“Race” in those days was an all-inclusive term for every category of humanity that wasn’t white and anglo-saxon or german. Jews were a race and so were Hungarians and Poles. But the thought of lovely Scandinavian blondes as being the target of race prejudice by whites pegs the irony meter.
I haven’t read the book “Bang the Drum Slowly”, but in there’s a phrase in the 1974 movie which I suspect may have been in the 1956 novel.
Several characters use the phrase, “eat out” to describe cussing someone out.
Coach Dutch reminds pitcher Henry Wiggen that he didn’t used to be so fond of bumbling catcher Pearson, whose defense Wiggen is coming to: “You ate him out as much as any of us!”

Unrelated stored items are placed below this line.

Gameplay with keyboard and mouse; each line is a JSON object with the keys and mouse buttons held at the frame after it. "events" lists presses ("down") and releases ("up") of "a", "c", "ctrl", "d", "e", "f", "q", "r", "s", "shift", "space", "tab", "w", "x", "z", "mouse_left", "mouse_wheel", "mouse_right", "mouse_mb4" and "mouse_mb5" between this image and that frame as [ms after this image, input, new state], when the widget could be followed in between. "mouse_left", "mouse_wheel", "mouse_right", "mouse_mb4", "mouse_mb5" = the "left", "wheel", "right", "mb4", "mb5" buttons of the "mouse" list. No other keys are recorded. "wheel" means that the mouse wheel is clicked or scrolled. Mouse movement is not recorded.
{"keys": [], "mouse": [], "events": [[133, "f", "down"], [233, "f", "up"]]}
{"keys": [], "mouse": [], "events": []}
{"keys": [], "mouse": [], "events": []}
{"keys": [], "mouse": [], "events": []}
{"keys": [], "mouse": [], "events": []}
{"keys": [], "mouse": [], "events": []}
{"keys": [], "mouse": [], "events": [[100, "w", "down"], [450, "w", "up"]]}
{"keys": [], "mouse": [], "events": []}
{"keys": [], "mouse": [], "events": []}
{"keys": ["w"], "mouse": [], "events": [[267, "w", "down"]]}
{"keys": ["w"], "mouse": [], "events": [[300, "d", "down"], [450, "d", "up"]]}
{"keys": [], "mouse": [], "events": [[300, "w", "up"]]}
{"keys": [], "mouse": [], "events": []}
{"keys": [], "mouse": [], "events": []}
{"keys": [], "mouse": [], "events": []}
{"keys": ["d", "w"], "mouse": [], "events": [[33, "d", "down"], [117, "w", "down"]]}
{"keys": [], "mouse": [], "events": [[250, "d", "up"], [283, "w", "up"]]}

I almost spilled my drink the first time I heard that!
I have seen a slightly less archaic version: “chew out”, which may be a bowdlerzation.
From a Nero Wolfe short story collection called “Three For the Chair,” copyrighted in 1957, in the story “Too Many Detectives” we have this quote from Archie Goodwin:
It was a very enjoyable meal, and before it was over I had conceded I would have to make an exception on she-dicks.
(He’s talking about a female detective, of course.)
I could swear I’ve posted this before, but I was reading “Roughing It” by Twain and there was a phrase that I don’t remember exactly now, but went something like “and then a rabbit began to hump himself” but in fairness it might’ve been “a rabbit began humping” in any event, it led to some hilarity among the middle schoolers present.
I just finished Don Quixote, and in one of the last scenes, the Don was said to have ejaculated to heaven and his fair lady Dulcina de Toboso, which seemed inappropriate considering his fidelity and modesty. I tried not to giggle, as I was in a room of serious studiers.
Actually, those two definitions of “fag” are related. “To fag” is “to do something that wearies one; to work hard; to labour, strain, toil” (Oxford English Dictionary). At some private schools in 18th- and 19th-century England, seniors were assigned juniors as servants, and these were called “fags” from the “toil” sense. The word eventually gained the sexual connotation from sexual exploitation of those younger servants.